● Extract to read
- Opening Delimiter -
# One good yellowfin goes a long way



## doktopus (Oct 26, 2011)

Beautiful day on the water. Fairly calm seas and light breeze. My son and I went out to a little south of the nipple and trolled south at dawn. There wasn't much happening and the water was all green. Got a few hits but no hook ups. We were looking for wahoo and trolled down toward the edge in 200-300 feet of water. We tried naked and sea witched ballyhoo, plugs, black Bart's, ballyhood banchee's, yozuri Bonita's, ilanders,etc. We had gone a little deeper and saw some tuna breaking over some bait but it all disappeared by the time we got turned around. Twenty minutes later in 600 feet headed back to shallower water we got hit with a screamer. He took a good 200-300 yards off a new Avet 2 speed and Andrew, my son, took about 25 minutes to horse him in. It was very exciting as he took off on several long runs. I thought initially it had to be a big wahoo the way he ran. The lure he took was a yozuri bonita dolphin colored. Had a few other strikes but couldn't get hooked. As my wife says it was one expensive fish but it was all worth it. It made our day. We were back at 4 and eating seared tuna at 7. We are novices but we are "hooked". Fish weighed 45 and was perfect eating.


----------



## doktopus (Oct 26, 2011)

PS this is the first time I have posted on this forum but have followed it for 3 years at least a couple of times a week. Any information on how to catch any saltwater fish, that I have tried or used has come from the generous advice and comments of the posters on this forum. thank you.
lloyd


----------



## PELAGIC PIRATE (Oct 10, 2007)
- Closing Delimiter -
● Input data
- Opening Delimiter -
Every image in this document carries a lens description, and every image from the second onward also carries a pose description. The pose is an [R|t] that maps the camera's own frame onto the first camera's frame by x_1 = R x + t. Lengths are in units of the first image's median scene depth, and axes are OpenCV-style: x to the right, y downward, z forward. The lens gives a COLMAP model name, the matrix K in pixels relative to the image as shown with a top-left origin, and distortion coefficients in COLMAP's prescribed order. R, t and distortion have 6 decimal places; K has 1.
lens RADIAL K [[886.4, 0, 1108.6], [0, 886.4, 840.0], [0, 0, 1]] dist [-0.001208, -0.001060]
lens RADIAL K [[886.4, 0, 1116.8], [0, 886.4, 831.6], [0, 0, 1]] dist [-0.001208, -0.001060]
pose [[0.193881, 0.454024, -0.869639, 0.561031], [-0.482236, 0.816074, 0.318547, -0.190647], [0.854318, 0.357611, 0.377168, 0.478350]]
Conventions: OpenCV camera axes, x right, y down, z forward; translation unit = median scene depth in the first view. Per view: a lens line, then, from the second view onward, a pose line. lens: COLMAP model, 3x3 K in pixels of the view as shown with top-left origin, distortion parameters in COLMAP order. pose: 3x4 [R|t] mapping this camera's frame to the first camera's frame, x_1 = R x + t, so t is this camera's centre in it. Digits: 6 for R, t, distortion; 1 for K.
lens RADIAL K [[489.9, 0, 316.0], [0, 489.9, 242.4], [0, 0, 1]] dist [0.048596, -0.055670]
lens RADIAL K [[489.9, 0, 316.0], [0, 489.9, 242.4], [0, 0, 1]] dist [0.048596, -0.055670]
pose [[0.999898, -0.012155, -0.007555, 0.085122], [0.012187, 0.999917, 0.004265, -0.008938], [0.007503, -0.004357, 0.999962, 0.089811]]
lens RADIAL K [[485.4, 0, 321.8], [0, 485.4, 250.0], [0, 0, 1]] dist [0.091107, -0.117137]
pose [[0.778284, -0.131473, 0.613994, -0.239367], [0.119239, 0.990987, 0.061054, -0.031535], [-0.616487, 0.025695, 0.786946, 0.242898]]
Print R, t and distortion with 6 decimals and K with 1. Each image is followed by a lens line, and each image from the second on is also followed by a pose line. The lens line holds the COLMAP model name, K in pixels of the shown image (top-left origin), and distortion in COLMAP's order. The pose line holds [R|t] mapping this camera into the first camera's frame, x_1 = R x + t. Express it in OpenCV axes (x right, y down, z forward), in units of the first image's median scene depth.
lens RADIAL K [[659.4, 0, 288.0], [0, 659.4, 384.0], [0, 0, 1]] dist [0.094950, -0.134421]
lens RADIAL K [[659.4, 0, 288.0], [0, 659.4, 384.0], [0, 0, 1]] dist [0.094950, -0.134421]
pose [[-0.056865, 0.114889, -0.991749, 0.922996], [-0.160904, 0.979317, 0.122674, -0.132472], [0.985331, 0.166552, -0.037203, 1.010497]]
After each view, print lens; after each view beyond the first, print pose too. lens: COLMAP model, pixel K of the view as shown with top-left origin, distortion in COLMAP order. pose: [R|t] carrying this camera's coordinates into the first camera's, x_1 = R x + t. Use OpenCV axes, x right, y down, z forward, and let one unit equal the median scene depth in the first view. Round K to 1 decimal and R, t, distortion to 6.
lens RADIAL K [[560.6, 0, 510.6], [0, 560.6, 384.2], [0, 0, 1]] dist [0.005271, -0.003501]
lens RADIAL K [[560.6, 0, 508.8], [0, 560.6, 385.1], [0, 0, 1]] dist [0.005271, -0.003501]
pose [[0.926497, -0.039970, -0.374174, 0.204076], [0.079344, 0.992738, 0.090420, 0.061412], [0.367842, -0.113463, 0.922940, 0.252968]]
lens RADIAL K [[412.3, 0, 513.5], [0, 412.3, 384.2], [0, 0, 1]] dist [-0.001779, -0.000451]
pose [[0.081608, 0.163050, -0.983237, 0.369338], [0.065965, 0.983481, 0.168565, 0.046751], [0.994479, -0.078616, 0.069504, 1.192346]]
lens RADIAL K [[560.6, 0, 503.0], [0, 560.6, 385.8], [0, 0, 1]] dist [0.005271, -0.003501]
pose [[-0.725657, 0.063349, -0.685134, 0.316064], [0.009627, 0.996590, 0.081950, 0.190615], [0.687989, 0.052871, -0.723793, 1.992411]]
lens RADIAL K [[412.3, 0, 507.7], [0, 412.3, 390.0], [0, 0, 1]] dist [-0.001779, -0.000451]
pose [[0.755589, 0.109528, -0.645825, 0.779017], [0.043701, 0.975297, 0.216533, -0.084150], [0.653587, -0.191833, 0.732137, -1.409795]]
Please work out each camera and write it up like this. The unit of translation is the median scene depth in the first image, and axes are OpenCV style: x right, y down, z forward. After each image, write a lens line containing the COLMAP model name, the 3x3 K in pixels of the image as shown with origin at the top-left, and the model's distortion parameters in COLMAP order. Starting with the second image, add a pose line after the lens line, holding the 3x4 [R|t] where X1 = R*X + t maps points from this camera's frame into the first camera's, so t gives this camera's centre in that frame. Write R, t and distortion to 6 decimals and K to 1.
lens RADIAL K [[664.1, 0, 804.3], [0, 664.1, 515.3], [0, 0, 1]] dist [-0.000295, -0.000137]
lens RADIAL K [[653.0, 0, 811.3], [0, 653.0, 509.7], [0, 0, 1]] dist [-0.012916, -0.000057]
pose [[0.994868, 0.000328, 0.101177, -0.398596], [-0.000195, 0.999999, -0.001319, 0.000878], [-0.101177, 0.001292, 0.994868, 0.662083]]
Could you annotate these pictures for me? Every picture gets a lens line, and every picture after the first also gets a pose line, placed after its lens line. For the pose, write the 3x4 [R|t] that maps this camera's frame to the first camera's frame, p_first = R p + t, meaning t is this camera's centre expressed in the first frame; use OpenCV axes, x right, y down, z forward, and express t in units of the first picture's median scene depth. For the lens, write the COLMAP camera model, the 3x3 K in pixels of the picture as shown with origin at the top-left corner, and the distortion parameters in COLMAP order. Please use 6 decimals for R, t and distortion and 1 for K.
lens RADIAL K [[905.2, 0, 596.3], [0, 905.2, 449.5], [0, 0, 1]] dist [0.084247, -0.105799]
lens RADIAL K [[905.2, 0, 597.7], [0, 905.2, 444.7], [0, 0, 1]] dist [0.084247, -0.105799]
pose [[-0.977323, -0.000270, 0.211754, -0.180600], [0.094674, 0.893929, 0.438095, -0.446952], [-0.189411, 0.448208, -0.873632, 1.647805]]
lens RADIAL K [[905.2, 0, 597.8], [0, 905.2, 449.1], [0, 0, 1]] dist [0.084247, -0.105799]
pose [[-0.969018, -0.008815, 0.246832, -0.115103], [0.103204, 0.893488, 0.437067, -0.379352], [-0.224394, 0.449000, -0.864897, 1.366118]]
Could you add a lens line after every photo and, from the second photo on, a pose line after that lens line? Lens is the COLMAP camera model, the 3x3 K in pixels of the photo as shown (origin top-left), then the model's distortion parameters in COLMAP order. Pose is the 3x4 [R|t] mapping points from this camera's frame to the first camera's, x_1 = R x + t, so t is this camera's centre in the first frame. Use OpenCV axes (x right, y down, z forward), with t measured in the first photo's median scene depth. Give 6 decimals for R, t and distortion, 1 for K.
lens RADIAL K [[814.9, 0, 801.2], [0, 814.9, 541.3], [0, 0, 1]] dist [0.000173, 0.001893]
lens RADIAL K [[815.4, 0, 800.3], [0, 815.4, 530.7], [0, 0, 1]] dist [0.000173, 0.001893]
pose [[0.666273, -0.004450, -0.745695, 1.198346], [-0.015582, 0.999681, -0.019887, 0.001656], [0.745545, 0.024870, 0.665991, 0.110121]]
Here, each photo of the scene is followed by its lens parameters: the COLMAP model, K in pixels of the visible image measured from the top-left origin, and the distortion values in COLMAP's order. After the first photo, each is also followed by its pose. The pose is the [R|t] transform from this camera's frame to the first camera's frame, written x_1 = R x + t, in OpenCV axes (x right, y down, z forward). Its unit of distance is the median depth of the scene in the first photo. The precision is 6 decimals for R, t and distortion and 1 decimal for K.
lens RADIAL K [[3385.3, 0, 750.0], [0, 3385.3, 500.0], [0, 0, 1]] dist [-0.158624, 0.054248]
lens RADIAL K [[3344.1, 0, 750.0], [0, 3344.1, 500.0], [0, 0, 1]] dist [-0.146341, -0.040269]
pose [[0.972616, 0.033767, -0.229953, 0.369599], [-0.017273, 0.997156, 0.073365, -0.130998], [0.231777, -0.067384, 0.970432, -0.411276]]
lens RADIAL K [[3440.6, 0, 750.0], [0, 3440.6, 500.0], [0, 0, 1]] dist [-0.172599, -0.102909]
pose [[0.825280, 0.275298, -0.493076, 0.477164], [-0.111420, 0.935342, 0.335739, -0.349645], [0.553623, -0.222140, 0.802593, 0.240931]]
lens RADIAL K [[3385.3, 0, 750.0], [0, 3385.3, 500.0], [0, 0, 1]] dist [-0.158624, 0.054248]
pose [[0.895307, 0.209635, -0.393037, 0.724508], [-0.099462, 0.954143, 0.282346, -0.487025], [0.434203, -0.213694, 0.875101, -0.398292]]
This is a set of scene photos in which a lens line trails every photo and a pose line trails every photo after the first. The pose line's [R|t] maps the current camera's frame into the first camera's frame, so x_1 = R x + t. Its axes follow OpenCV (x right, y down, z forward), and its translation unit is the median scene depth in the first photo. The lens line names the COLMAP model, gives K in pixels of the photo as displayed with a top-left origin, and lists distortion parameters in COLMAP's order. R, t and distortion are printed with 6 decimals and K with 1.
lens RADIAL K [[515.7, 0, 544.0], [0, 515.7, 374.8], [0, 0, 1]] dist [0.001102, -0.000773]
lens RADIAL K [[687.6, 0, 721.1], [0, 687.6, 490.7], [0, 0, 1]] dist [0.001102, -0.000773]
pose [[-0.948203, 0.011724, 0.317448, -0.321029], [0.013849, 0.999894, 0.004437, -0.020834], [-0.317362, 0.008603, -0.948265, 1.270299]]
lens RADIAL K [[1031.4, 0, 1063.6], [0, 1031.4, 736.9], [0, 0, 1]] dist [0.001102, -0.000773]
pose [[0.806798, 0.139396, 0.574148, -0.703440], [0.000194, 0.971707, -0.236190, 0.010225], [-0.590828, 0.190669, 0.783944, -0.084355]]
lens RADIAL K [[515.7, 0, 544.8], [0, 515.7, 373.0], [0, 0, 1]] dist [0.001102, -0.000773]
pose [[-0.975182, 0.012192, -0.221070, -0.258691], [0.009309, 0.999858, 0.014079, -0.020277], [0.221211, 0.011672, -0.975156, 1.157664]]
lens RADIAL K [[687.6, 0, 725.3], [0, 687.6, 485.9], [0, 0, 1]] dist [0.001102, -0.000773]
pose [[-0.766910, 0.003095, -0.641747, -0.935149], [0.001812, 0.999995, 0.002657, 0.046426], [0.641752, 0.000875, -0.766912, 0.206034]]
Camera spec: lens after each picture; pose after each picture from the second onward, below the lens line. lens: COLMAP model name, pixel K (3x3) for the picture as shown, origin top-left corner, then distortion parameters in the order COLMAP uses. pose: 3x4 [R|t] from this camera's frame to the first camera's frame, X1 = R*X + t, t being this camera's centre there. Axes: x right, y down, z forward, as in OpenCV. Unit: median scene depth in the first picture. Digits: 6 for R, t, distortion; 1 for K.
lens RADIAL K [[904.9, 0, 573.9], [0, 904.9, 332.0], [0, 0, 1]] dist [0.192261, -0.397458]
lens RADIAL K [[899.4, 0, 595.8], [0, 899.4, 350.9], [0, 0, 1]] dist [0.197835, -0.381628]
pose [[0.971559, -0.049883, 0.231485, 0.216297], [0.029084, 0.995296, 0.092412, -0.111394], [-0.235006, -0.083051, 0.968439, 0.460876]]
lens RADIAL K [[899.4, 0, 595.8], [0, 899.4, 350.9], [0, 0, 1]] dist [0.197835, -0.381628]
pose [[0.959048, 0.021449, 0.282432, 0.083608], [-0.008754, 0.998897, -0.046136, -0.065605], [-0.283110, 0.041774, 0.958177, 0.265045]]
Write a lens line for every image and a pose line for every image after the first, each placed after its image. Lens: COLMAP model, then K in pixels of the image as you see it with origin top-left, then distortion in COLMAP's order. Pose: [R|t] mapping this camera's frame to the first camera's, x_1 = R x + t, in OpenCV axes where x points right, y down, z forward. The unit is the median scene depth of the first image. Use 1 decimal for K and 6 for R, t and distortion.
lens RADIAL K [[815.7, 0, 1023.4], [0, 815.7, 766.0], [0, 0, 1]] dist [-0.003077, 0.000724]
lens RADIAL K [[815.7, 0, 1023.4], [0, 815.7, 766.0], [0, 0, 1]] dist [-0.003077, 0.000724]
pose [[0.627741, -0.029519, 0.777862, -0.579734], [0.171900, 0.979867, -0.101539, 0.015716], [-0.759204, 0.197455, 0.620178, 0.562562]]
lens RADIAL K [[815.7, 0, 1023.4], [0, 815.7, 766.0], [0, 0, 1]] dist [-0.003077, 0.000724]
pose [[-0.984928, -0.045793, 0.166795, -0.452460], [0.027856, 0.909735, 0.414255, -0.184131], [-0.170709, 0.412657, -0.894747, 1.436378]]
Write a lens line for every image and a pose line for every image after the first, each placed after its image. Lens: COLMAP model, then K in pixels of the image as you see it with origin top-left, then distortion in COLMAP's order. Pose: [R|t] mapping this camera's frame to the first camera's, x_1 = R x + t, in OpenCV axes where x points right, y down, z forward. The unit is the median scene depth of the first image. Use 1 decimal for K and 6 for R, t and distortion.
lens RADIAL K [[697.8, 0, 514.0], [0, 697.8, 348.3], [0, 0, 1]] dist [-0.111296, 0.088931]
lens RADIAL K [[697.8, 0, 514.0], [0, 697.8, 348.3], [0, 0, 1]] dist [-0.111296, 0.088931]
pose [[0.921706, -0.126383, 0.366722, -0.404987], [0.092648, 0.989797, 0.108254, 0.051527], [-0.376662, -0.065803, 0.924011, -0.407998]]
- Closing Delimiter -
● What you will do
Copy the passage of the fishing thread from "PS this is the" to "(Oct 10, 2007)". The items have no connection to the fishing thread.

● Task solution
PS this is the first time I have posted on this forum but have followed it for 3 years at least a couple of times a week. Any information on how to catch any saltwater fish, that I have tried or used has come from the generous advice and comments of the posters on this forum. thank you.
lloyd


----------



## PELAGIC PIRATE (Oct 10, 2007)